Барон Маршалл сам спровоцировал скандал, когда во время обсуждения предложения об ограничении минирования предостерег против принятия законов войны, которые могут оказаться бессмысленными под воздействием «законов реальной действительности». Его ремарка вызвала бурное комментирование в прессе, в том числе письменный ответ в «Таймс» поэта-лауреата. Альфред Остин написал, что слова Маршалла служат предупреждением о будущей германской агрессии 115, которое должны взять на заметку все соседи – Голландия, Бельгия, Франция и Австрия. Британия тоже должна принять предупредительные меры, включая призыв на военную службу. Поэт-лауреат закончил письмо строкой из стихотворения своего предшественника лорда Теннисона: «Form! Form! Riflemen, Form!» [105]
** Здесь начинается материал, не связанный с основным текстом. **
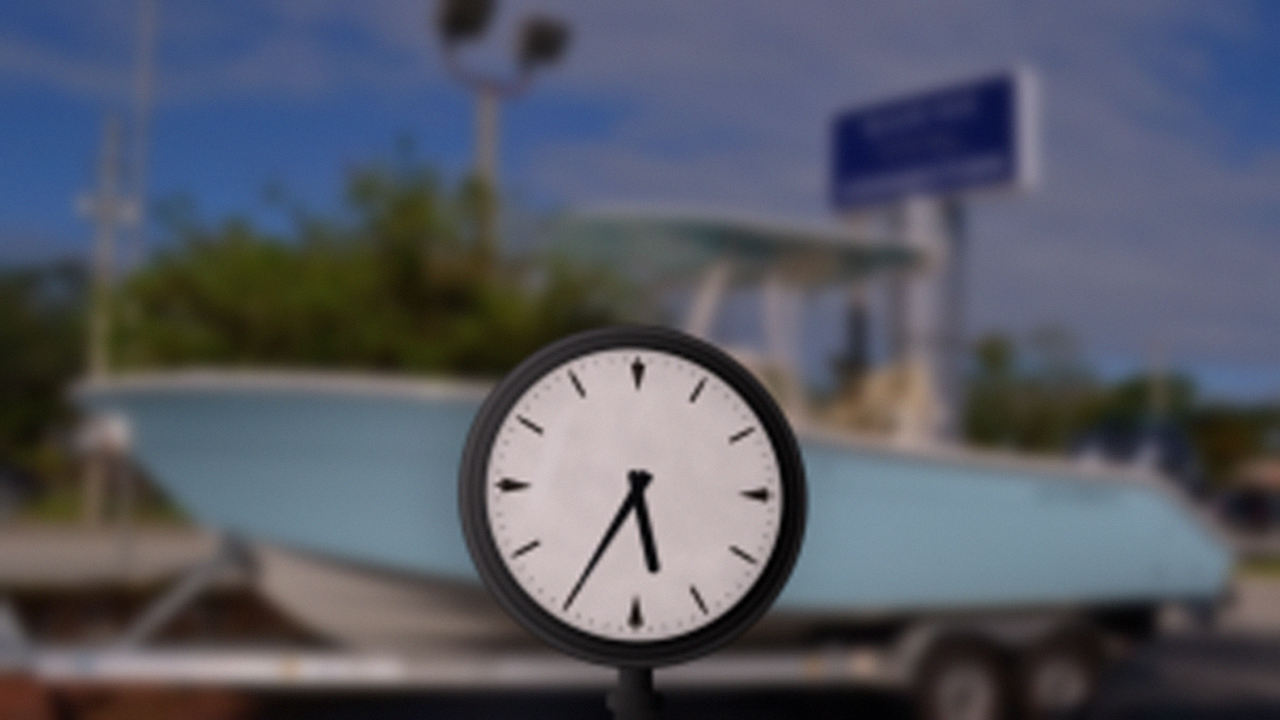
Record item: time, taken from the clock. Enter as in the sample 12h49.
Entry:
5h35
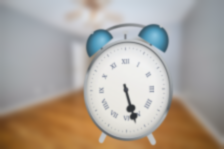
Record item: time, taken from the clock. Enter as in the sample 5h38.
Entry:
5h27
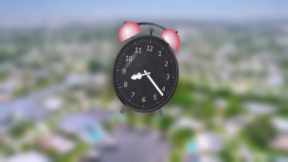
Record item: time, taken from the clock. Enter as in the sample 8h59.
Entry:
8h22
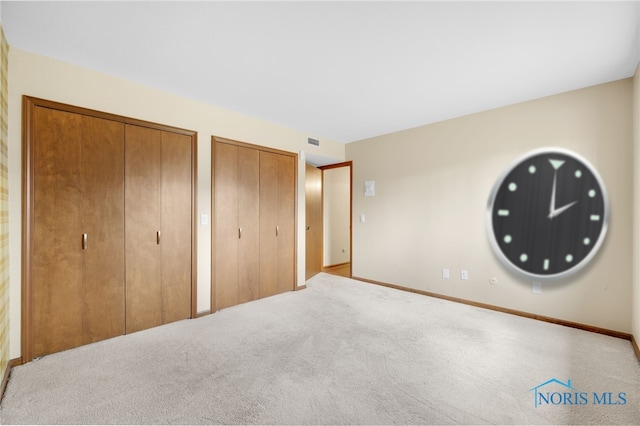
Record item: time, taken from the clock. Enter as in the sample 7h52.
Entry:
2h00
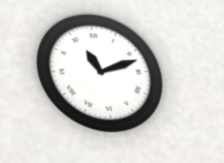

Как и прежде, отовсюду в Гаагу понаехали поборники мира, включая Берту фон Зутнер и Стеда, который снова взял на себя роль независимого rapporteur, докладчика. Вновь он начал печатать хронику событий, информацию об участниках, дебатах и частных договоренностях, на этот раз в формате ежедневной газеты Courrier de la Conférence («Вестник конференции»). Блиох преставился еще в 1901 году, его место занял Эндрю Карнеги и заложил первый камень в фундамент нового Дворца мира, на сооружение которого пожертвовал 1 250 000 долларов. По общему согласию все нации-участницы должны были внести свой вклад в строительство дворца материалами, наилучшими в стране, с тем чтобы отразить «всемирную добрую волю и надежду». Как и прежде, социалисты, а теперь еще анархисты и сионисты устроили международные конгрессы в Амстердаме, чтобы привлечь и к себе внимание мировой общественности. Голландский пастор и пацифист Домела Ньивенхёйс 116, умудрившийся совмещать анархизм с религией и в то же время сохранять чистосердечную искренность, страстно порицал Карнеги как «торговца смертью», строившего Дворец мира и принимавшего заказы на вооружения «даже от японцев», – обвинение верное в принципе, но опоздавшее по времени. «В случае объявления войны должны забастовать все трудящиеся независимо от национальности, и тогда войны не будет!» – провозглашал Ньивенхёйс.